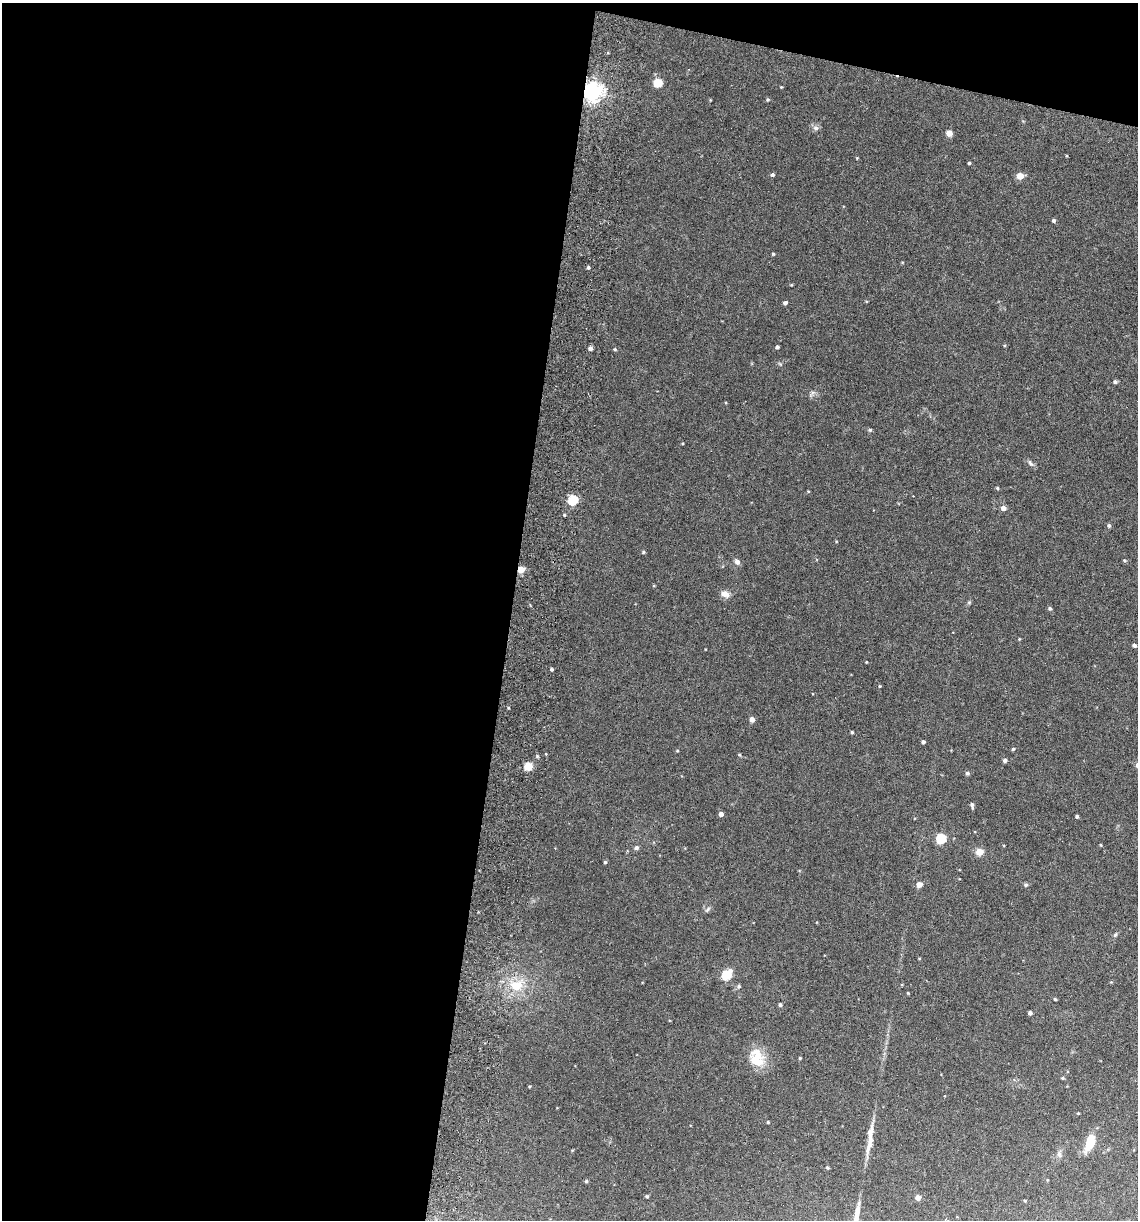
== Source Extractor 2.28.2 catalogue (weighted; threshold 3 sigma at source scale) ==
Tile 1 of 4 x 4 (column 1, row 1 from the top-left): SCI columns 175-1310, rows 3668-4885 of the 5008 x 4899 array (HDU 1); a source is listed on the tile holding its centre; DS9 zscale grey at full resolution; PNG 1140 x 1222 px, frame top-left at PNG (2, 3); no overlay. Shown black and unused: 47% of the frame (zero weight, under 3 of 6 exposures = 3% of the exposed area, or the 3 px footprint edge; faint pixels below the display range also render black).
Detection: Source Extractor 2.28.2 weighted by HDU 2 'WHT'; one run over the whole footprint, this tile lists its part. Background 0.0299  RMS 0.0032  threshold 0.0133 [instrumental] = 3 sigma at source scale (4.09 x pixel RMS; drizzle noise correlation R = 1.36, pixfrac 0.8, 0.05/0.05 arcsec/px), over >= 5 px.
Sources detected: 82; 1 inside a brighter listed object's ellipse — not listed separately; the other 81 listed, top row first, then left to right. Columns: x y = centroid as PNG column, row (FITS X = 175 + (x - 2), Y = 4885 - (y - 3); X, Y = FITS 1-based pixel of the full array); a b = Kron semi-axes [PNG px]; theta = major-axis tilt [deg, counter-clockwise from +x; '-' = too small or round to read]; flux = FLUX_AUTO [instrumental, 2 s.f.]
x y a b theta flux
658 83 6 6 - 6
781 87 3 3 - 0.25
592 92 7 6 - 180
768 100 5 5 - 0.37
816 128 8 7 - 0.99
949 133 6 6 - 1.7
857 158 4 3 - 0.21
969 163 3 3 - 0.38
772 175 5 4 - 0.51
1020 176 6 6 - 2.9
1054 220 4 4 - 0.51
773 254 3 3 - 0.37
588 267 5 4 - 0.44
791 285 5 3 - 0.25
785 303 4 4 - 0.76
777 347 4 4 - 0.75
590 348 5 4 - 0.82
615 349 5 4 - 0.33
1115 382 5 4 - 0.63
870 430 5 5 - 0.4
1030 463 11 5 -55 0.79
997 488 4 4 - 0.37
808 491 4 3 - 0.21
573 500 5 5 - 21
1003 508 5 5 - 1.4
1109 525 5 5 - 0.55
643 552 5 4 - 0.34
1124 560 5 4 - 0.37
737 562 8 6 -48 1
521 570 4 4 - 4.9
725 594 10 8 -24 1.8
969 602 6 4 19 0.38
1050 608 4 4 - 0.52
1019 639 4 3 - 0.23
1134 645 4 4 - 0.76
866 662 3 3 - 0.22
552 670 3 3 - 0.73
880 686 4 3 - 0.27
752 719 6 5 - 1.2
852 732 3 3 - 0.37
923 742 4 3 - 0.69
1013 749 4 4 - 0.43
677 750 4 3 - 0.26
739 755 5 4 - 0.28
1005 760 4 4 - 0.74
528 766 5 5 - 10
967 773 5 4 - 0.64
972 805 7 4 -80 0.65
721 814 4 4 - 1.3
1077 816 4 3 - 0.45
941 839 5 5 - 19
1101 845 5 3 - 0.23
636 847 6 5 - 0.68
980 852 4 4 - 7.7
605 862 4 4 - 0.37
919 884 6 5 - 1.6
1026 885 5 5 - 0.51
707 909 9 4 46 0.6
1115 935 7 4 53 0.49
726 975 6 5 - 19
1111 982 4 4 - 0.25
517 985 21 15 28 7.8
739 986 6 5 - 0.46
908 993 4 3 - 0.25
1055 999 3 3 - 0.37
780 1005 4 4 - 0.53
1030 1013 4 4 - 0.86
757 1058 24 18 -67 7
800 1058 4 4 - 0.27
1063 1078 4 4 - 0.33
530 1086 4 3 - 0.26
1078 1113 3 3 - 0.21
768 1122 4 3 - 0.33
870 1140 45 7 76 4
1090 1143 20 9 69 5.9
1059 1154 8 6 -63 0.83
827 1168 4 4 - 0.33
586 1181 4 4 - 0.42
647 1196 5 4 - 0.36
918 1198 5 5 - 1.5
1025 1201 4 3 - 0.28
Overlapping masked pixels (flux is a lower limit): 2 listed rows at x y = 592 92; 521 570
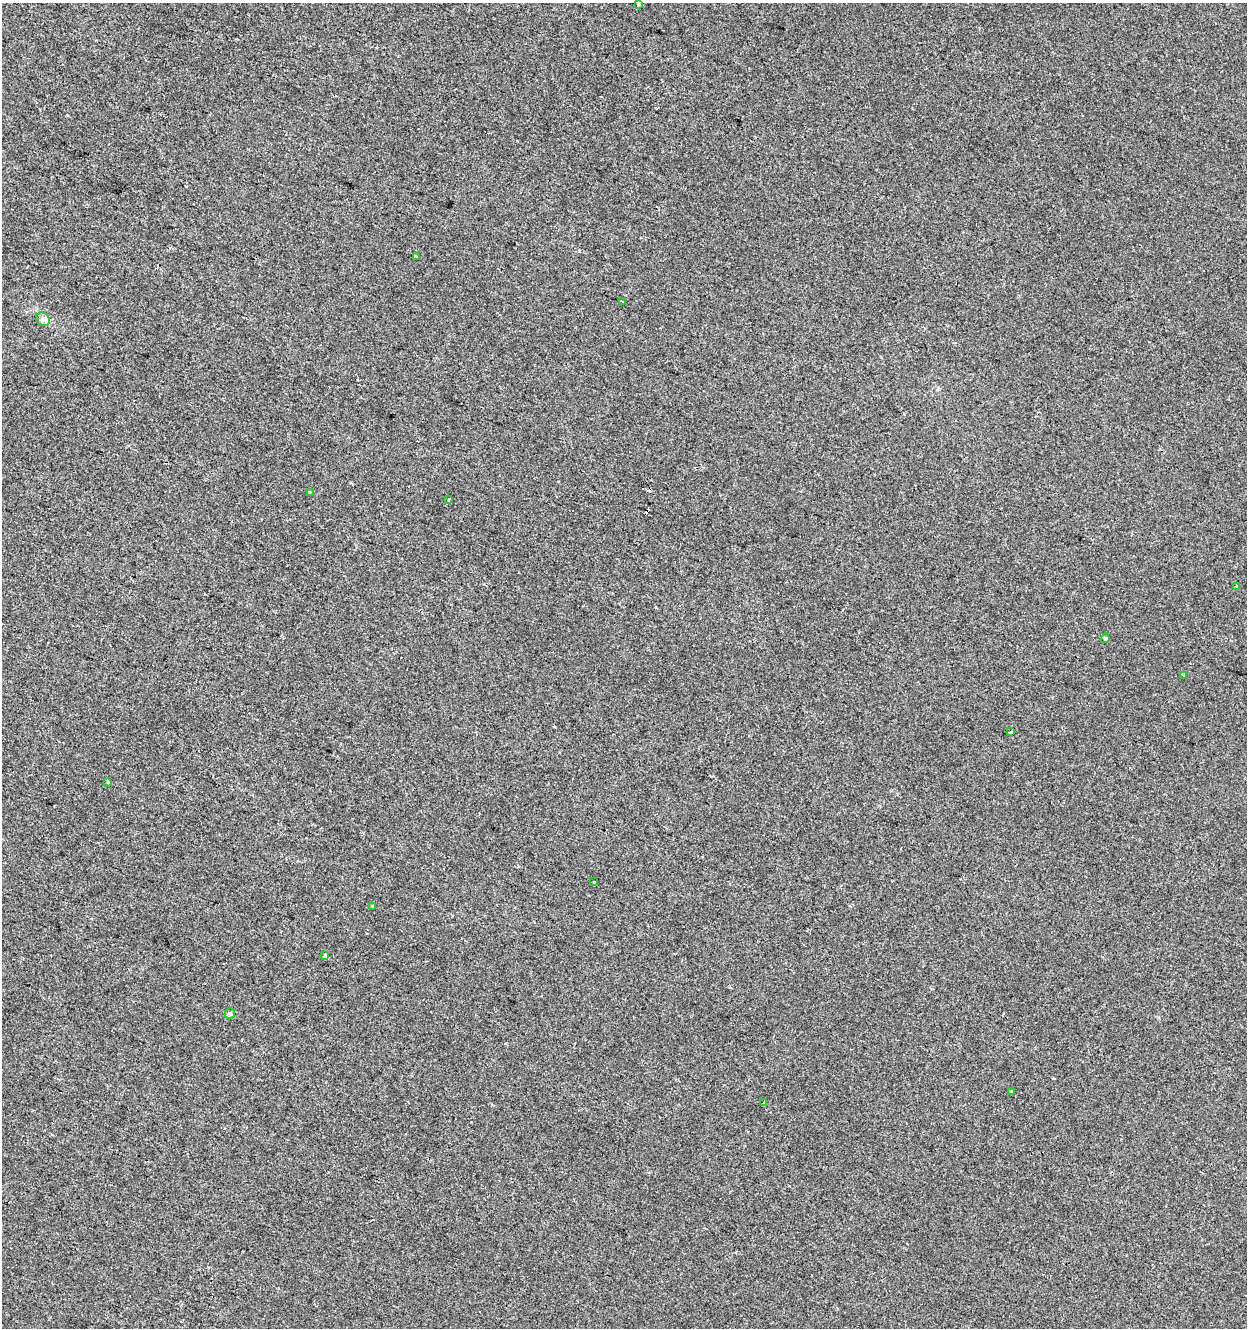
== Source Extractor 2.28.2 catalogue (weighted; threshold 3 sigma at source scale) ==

...

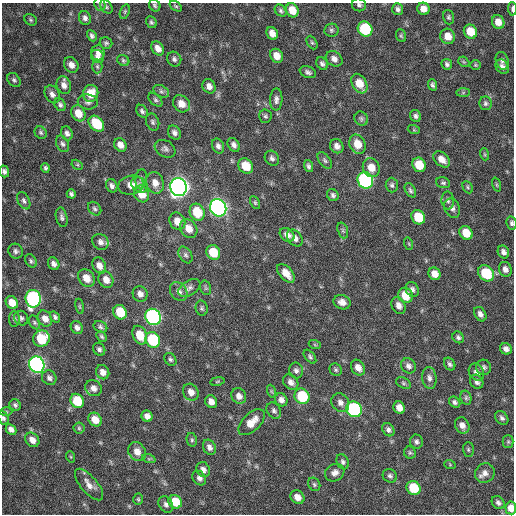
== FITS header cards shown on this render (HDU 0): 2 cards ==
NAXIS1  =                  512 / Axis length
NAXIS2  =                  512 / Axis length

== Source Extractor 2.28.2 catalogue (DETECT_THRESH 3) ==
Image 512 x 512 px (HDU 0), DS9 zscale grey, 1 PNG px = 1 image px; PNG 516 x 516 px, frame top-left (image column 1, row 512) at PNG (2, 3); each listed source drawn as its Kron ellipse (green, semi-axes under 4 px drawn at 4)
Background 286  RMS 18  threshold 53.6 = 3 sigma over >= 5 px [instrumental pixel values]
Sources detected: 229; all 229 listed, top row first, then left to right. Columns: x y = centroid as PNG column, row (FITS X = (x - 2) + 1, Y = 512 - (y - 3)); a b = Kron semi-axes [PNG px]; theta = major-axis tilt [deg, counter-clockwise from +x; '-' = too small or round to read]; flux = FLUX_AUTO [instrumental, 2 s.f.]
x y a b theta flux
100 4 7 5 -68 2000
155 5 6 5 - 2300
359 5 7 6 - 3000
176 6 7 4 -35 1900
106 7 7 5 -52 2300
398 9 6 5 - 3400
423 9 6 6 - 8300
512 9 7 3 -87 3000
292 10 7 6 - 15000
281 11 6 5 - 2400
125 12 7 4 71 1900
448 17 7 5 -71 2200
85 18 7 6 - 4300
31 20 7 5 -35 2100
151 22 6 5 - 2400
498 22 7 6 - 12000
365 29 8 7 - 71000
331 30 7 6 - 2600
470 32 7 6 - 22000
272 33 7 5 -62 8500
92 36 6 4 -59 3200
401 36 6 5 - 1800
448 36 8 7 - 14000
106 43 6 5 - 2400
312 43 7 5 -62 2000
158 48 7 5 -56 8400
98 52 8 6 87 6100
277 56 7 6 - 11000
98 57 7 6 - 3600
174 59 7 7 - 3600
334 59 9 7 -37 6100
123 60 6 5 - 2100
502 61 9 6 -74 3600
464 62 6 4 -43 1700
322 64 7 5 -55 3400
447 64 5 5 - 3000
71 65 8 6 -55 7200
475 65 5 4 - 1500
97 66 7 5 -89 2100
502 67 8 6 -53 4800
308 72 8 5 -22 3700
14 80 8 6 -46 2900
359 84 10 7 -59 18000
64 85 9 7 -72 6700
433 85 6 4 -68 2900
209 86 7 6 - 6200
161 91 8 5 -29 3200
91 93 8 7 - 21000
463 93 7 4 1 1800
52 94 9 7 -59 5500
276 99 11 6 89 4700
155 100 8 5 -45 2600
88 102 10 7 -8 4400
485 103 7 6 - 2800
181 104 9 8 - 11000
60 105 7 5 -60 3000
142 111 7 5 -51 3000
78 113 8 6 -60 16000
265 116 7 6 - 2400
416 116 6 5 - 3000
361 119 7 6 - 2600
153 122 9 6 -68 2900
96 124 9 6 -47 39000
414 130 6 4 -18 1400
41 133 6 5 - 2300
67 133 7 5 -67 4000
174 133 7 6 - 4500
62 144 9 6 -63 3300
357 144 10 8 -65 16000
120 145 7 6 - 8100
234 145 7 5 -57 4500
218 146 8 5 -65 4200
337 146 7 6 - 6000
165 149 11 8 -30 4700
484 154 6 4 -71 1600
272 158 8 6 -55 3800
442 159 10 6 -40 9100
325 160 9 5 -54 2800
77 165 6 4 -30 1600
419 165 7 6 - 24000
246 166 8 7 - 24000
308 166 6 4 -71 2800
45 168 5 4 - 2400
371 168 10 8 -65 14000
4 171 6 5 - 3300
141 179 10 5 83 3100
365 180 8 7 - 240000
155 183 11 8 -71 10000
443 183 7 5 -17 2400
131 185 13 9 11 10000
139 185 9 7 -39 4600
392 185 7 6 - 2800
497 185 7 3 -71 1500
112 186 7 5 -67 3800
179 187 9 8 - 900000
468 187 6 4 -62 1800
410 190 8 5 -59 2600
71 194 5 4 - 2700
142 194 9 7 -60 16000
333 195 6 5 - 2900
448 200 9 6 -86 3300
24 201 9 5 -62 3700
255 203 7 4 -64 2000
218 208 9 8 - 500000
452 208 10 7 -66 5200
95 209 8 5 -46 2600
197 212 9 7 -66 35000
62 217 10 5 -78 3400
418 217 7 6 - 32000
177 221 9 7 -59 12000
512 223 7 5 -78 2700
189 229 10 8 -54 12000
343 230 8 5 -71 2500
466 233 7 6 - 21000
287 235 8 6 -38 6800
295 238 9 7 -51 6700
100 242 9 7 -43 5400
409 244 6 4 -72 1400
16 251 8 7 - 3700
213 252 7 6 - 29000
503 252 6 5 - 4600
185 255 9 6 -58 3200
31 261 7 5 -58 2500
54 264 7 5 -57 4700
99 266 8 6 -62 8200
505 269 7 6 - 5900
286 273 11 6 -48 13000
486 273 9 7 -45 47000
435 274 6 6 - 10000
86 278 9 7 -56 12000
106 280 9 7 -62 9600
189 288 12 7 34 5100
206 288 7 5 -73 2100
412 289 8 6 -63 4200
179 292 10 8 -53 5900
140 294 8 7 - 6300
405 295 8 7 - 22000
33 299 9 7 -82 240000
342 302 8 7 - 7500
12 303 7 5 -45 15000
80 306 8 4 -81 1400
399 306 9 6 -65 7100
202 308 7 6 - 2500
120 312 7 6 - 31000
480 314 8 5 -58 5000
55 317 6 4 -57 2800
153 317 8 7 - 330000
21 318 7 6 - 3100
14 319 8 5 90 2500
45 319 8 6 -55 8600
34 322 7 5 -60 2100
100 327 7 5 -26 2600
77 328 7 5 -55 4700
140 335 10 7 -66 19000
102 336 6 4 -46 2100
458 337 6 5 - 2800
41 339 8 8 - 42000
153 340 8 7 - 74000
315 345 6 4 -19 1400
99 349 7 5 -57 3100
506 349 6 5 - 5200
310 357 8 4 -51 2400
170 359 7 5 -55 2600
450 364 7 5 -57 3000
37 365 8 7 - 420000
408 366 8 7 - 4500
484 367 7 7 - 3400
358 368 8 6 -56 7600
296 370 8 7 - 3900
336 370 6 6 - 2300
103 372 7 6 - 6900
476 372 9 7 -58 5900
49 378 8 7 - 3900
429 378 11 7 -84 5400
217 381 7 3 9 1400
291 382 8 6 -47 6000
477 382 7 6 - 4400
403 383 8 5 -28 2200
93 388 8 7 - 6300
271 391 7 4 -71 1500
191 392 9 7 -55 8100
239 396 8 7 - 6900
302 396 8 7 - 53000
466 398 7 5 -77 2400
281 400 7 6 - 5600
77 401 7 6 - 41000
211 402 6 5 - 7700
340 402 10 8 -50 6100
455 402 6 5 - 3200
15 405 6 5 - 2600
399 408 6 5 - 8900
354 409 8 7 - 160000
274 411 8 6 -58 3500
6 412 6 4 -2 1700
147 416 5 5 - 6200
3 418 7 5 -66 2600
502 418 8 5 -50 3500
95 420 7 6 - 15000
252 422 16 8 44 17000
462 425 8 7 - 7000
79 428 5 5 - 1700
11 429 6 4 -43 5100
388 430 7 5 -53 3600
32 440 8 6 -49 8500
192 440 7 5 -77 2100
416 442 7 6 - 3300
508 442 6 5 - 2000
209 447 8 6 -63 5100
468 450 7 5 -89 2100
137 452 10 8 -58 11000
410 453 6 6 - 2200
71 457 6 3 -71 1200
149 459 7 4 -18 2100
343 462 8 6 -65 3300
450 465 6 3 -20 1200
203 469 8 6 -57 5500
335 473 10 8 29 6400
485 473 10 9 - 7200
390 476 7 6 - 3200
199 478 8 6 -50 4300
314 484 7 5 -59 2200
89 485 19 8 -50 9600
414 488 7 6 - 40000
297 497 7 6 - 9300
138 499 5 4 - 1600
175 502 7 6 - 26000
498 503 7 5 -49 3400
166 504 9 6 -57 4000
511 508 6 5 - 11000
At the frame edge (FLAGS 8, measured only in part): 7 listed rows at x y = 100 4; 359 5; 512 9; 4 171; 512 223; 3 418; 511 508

EXERCISE -> Update the data lines that begin at the line with "2.28.2 catalogue (DETECT_THRESH" and stop after the line with "[instrumental pixel values]", replacing "green" with "cyan" and leaving everything else unchanged. Give only those lines.

ANSWER BELOW ->
== Source Extractor 2.28.2 catalogue (DETECT_THRESH 3) ==
Image 512 x 512 px (HDU 0), DS9 zscale grey, 1 PNG px = 1 image px; PNG 516 x 516 px, frame top-left (image column 1, row 512) at PNG (2, 3); each listed source drawn as its Kron ellipse (cyan, semi-axes under 4 px drawn at 4)
Background 286  RMS 18  threshold 53.6 = 3 sigma over >= 5 px [instrumental pixel values]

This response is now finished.